Сидя на крае настила, Клеменс перебирала швейные принадлежности; она никак не отреагировала на слова дочери и даже, кажется, не заметила отсутствие плата на ее голове. Только и сказала недовольно, слегка хмурясь:
— Ненавижу грозы.
Острие боли предчувствия ужалило Манди. Да, действительно мать не любила громы и молнии, но совсем недавно она была в таком настроении, когда на подобное не слишком обращают внимание.
— Но папа говорил, что земля нуждается в дожде, — осторожно сказала она.
— Ненавижу этот шум и грохот. Не могу думать, когда так бьет по голове… — Клеменс наконец затянула кожаный мешочек со швейными принадлежностями и спрятала его в ларец. Пальцы дрожали, а тонкое лицо усыпали мелкие бисеринки пота.
— Мама, ты хорошо себя чувствуешь? — с тревогой спросила Манди. — Может, сделать отвар?
Клеменс сглотнула и сказала:
— Малыш сегодня что-то особенно забеспокоился. — Она приложила руки к вздутому животу. — Но теперь утих.

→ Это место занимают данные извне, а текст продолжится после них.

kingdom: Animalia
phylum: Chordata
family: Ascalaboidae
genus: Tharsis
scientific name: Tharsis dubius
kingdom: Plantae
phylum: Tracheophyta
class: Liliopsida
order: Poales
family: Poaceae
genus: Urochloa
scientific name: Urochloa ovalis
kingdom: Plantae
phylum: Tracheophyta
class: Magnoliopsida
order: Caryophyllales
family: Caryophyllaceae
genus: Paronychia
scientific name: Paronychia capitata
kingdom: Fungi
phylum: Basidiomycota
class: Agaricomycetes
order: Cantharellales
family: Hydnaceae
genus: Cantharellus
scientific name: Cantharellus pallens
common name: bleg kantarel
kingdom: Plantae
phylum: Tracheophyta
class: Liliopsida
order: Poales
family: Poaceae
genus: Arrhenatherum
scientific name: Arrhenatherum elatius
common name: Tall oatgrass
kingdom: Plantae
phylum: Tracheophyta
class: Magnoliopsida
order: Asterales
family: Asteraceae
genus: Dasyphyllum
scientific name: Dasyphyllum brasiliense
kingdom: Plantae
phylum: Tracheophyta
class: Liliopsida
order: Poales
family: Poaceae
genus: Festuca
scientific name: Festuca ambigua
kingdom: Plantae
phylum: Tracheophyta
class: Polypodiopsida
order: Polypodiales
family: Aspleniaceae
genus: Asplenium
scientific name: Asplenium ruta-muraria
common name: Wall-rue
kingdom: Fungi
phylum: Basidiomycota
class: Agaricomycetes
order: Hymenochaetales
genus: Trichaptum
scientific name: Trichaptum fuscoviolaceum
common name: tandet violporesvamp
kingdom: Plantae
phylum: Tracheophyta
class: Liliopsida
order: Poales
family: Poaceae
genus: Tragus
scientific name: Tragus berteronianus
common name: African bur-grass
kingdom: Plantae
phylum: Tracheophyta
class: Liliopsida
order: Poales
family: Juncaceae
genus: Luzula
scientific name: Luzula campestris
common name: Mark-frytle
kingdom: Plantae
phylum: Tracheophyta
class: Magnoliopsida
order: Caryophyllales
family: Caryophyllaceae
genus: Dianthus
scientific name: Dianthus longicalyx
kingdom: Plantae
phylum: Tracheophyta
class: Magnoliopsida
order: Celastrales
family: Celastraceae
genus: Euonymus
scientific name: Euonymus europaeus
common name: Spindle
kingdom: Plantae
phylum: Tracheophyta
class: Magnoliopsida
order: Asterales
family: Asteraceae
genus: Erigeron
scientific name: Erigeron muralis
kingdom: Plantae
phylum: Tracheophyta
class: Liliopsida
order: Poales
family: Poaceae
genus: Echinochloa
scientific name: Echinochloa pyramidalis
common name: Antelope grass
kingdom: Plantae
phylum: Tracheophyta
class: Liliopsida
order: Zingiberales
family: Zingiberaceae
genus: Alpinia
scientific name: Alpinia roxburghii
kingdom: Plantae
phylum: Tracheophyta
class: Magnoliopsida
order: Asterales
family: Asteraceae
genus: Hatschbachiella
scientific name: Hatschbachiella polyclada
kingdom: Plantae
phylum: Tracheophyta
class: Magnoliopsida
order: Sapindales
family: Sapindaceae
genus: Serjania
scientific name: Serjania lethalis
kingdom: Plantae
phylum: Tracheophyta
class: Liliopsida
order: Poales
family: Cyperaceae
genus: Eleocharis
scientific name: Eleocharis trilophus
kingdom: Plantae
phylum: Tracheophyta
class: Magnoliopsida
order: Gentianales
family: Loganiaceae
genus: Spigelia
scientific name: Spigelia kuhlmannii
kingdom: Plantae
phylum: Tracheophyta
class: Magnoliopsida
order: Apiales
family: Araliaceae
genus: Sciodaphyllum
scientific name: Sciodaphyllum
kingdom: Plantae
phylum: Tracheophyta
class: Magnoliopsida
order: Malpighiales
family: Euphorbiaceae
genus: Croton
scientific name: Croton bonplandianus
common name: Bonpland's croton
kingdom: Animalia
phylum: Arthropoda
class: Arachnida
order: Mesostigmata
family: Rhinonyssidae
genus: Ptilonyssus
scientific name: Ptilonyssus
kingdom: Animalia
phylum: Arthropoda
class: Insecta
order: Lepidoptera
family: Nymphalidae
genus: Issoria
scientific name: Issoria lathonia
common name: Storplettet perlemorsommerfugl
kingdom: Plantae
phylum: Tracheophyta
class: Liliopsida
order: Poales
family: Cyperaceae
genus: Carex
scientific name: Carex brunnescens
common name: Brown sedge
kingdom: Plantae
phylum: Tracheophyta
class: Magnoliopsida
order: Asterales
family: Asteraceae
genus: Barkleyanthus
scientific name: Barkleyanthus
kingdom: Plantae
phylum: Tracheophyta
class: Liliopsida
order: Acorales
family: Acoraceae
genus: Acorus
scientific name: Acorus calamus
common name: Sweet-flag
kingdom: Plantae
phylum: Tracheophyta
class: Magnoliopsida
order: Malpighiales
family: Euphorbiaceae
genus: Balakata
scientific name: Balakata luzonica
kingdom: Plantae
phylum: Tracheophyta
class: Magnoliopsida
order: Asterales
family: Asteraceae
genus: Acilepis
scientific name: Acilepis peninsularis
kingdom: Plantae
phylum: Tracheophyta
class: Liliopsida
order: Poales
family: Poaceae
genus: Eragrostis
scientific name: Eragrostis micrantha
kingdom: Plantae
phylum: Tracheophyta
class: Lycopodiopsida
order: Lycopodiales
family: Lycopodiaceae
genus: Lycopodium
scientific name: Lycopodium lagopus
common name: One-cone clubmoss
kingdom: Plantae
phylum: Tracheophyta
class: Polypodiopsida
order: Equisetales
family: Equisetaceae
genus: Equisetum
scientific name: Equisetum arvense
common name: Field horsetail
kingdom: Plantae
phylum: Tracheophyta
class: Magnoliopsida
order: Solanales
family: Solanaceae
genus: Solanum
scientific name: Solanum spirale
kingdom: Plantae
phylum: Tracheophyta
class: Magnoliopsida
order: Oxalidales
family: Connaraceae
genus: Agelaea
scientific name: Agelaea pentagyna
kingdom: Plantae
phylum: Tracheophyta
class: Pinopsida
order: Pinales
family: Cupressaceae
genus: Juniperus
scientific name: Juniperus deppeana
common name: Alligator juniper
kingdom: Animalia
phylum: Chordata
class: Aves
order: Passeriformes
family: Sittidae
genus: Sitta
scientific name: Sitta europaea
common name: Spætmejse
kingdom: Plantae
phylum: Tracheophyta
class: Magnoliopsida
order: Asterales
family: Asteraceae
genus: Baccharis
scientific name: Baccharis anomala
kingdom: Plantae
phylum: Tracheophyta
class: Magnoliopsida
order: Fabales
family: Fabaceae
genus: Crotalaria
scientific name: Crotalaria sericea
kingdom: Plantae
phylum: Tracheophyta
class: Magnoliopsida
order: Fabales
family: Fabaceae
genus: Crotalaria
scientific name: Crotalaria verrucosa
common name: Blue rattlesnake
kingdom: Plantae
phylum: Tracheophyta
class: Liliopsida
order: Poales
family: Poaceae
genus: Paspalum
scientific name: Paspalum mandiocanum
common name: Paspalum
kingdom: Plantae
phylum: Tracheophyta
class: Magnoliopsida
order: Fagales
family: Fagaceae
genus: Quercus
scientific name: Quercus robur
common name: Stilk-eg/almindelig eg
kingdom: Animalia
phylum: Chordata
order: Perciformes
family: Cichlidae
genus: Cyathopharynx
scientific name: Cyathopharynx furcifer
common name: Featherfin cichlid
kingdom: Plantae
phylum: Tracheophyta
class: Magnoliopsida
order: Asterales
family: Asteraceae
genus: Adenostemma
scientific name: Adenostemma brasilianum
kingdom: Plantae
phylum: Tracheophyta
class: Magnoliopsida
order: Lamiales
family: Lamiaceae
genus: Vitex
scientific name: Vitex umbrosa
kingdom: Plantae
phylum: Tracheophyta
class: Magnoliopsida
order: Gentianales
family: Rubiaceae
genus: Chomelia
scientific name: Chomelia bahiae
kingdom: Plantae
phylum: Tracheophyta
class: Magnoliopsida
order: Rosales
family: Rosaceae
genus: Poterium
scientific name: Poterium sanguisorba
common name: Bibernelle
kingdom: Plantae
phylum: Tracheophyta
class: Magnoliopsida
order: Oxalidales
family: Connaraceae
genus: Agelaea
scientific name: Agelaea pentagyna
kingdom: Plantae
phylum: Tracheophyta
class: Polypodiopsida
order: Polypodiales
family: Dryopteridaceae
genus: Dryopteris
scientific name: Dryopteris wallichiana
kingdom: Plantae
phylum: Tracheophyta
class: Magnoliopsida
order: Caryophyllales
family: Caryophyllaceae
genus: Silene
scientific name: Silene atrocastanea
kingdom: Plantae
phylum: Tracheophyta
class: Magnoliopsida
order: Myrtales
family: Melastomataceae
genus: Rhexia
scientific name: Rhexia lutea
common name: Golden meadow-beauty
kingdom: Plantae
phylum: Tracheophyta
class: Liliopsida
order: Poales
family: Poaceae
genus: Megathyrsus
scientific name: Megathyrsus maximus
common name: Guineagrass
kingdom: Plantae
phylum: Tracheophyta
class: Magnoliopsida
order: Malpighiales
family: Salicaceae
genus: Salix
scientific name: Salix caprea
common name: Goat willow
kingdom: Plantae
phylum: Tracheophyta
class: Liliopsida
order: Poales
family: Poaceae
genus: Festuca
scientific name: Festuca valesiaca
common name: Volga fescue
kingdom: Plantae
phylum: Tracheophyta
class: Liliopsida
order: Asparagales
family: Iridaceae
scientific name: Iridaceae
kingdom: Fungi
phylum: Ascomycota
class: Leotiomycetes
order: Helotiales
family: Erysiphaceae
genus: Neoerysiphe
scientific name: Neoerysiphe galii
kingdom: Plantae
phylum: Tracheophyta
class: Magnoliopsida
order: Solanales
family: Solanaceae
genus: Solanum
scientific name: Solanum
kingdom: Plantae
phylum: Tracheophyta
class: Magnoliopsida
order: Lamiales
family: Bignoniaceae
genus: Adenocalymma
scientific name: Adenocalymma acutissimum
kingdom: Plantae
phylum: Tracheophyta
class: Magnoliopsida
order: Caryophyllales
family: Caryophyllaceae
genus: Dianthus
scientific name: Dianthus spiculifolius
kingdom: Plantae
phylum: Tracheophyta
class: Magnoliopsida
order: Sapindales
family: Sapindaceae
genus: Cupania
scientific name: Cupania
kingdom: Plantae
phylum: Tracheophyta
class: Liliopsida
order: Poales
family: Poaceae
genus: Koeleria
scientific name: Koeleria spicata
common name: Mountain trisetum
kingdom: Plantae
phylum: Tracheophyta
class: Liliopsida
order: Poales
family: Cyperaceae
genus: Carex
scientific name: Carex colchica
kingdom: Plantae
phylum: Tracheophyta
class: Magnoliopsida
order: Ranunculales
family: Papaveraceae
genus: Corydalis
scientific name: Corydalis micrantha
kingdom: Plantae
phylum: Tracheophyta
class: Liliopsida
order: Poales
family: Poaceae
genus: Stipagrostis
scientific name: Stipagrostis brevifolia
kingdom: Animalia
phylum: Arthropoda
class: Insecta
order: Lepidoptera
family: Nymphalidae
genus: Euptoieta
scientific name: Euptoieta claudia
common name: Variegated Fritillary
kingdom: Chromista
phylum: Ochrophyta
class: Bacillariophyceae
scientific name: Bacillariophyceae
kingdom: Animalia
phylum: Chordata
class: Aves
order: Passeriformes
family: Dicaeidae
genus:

С предыдущей отметины на свече я ничего не чувствую. Ох, Иисусе, как разболелась спина…
Она выпрямилась, легла и уставилась на полотняную крышу шатра, которую трепал штормовой ветер; частый дождь барабанил, заполняя короткие промежутки между ударами и раскатами грома.
Манди схватила плащ, накинула его на голову и плечи, расшнуровала створку и побежала к соседям — попросить кипятка. Когда она возвратилась, Клеменс впала в беспокойную дрему.